Memory. Loss. | Writing About Grief | Sara Biren


When I was eight years old, my friend Jason died from injuries that occurred when a tree limb fell on the tent where he was sleeping with his sister. A storm had passed through their campsite at a state park. Just a month before, on Mother’s Day, we’d made our First Communion together. 

I did not want to go to Jason’s wake. I was sad and upset and terrified. The only other person I’d known who had died was my grandmother. I was three and remembered very little about that time. But my mother and Jason’s were good friends from church. In fact, his mom had been our CCD teacher and had prepared us for First Confession and First Communion. 

My family and I went to the wake on a hot, humid summer evening. I hung back, not wanting to walk up to the front where my friend lay motionless in a casket, wearing the suit he'd worn for First Communion. Mom told me I had to. 

“What do I do?” I asked.

“Kneel down and say a prayer for his soul,” she said.

“Which prayer?”

Jason’s mother had taught us so many different prayers that year but how could we have possibly known we’d need them for this?

“Whichever one feels right,” she said.

She walked up to the casket with me and placed a hand on my shoulder to gently push me forward. 

I remember the worn, faded velvet of the kneeler in front of the casket, a deep rose. I remember the rosary in his hands that were folded together as if in prayer. I remember that his skin looked waxy and artificial. I remember the sick feeling in my stomach, the tears leaking from my eyes, my shaky breaths as I knelt at my friend’s casket, closed my eyes, and began to pray: Hail Mary, full of grace…

Jason’s mother was a part of my life for the rest of my childhood and into my adulthood.

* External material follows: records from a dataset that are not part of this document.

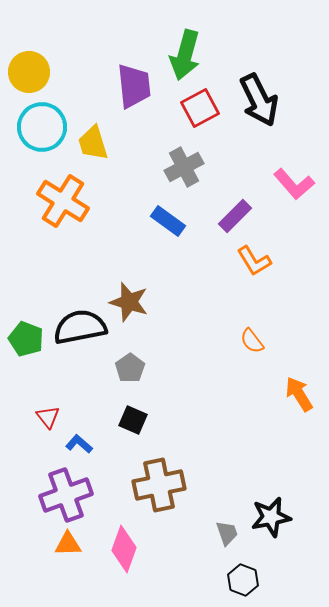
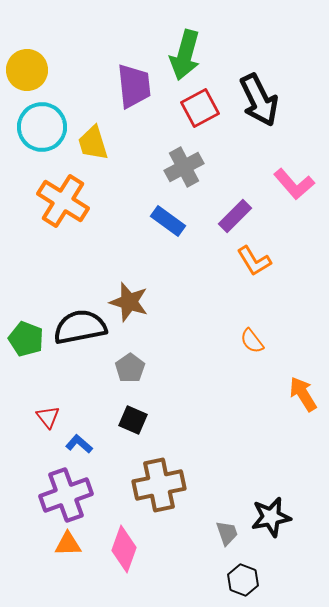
yellow circle: moved 2 px left, 2 px up
orange arrow: moved 4 px right
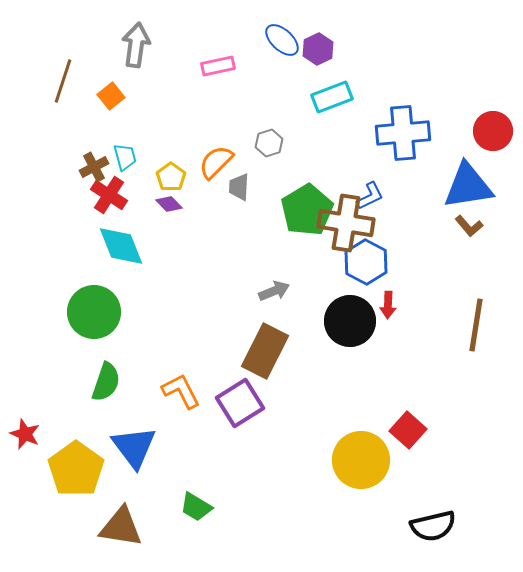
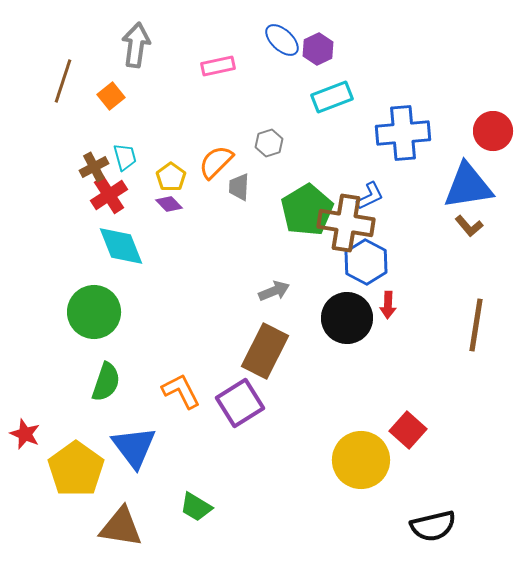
red cross at (109, 195): rotated 24 degrees clockwise
black circle at (350, 321): moved 3 px left, 3 px up
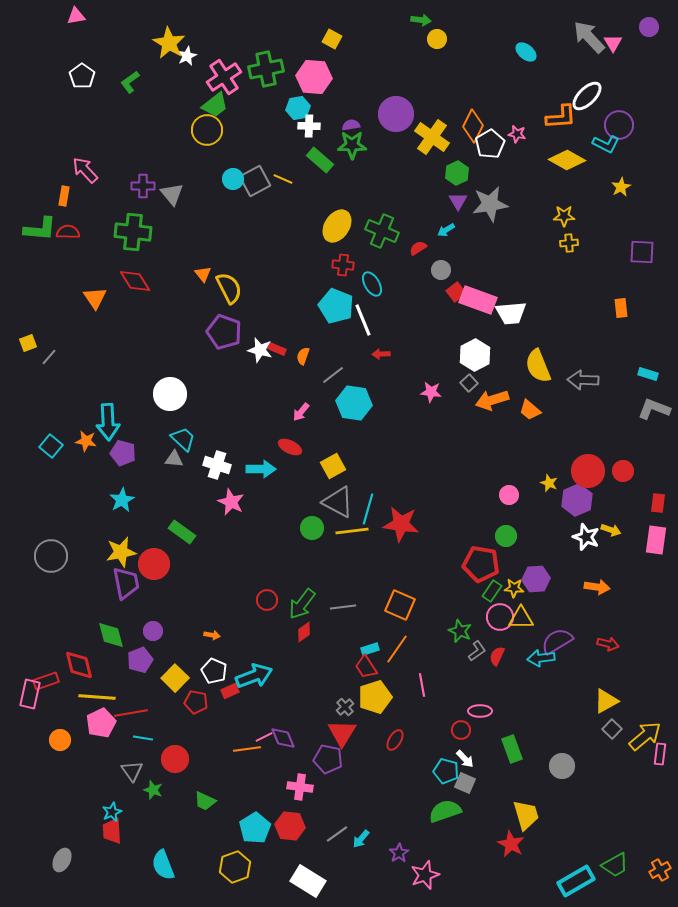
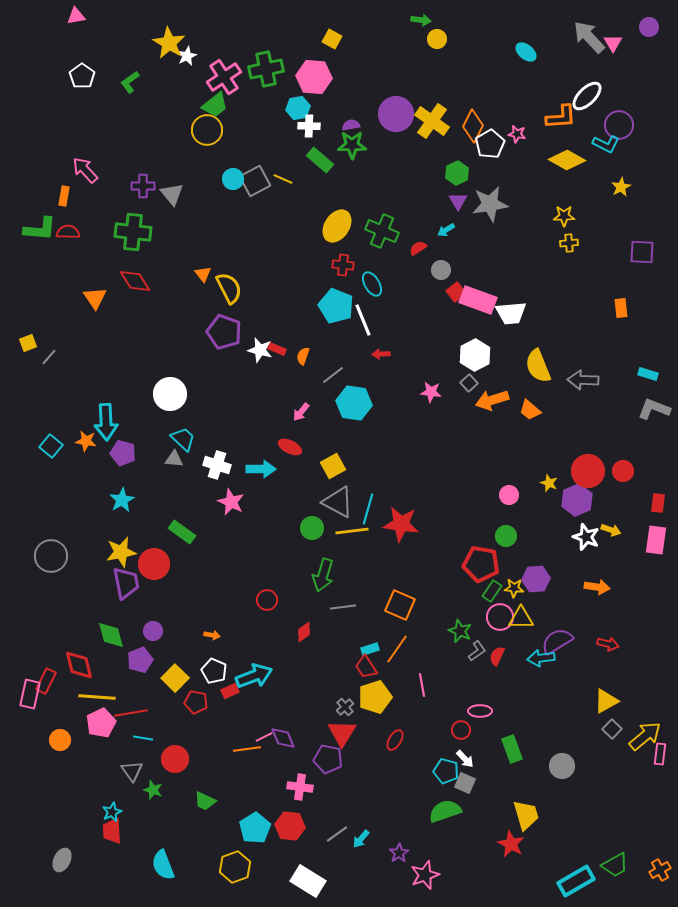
yellow cross at (432, 137): moved 16 px up
cyan arrow at (108, 422): moved 2 px left
green arrow at (302, 604): moved 21 px right, 29 px up; rotated 20 degrees counterclockwise
red rectangle at (46, 681): rotated 45 degrees counterclockwise
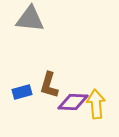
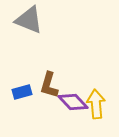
gray triangle: moved 1 px left, 1 px down; rotated 16 degrees clockwise
purple diamond: rotated 44 degrees clockwise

A few months after I graduated from college, I had surgery and spent three days in the hospital recovering. She happened to be there, too, and came to visit me even though I wasn’t able to speak well. I don’t remember what we talked about.

Fast forward to another hot, humid, stormy summer night, 16 years later. I was two years out of college, working retail, living with a friend, and struggling to find my place in the world. I wanted to go to graduate school for creative writing but so many obstacles stood in my way. I’d decided to take a “sampler” class at Hamline University in St. Paul, Minnesota, and I was writing a story about a young woman who reflects on the death of her best friend and the relationship she continues to have with the friend’s mother. The story, called “Cat’s Cradle,” explores loss and grief and how, when someone we love dies and leaves this world physically, they are with us still.

By this time, I had experienced the death of many others: my remaining grandparents, an uncle, a stillborn niece, my friend Nicole who died when we were 16. “Cat’s Cradle” and the emotions of the narrator are, of course, influenced by my memories, my experiences with those losses.

The thing is, except for what I can find in the journals I kept over the years, my memories are hazy and were even then. In some cases, I remember the smallest, exact details, like those of Jason’s wake. Those details are still, all these years later, crystal clear. In other instances, I wonder if my memories have shifted or blurred. In “Cat’s Cradle,” the narrator receives a call from her friend's mother, which then causes her to to revisit the death of her friend, slipping back into her grief. I think I was inspired to start that story because Jason’s mother called me that night but I’m not certain. The lines of what is real and what is fiction have blurred but the feelings remain the same. 

That story was difficult to write. I recall reading it aloud to my classmates and then ducking out to a courtyard during the break to smoke a cigarette and cry. The instructors came outside to sit with me and hold my hand and hug me close. 

Years later, I would write The Last Thing You Said and explore the lives of two characters left behind: grieving, learning how to live without their best friend and sister, learning how to live with each other without her. My grief became their grief but in different ways. 

Writing about grief and loss is an intense, personal experience. The circumstances of your character’s grief might be worlds apart from your own but it’s impossible to write their grief without mining and drawing from your own. 

It’s going to hurt. There will be days when you can’t manage reading another journal entry filled with the memories and the pain of your sixteen-year-old self. There will be days when you can’t write another word, when you sit on your balcony and watch storm clouds move across the sky instead. Eventually, you'll go back to the story because the story needs to be told. For yourself, for others.

In the end, if the grief on the page rings true and fills you (and hopefully your reader) with both heartbreak and healing, you’ll know that you got it right. 


  1. Very moving. I've learned over the years that no two deaths affect me the same way. Some I move on from quickly, others like my mother who was also a writer, laid me flat for six years. Pieces of lives remembered after we lose someone can help make stories better and them live on.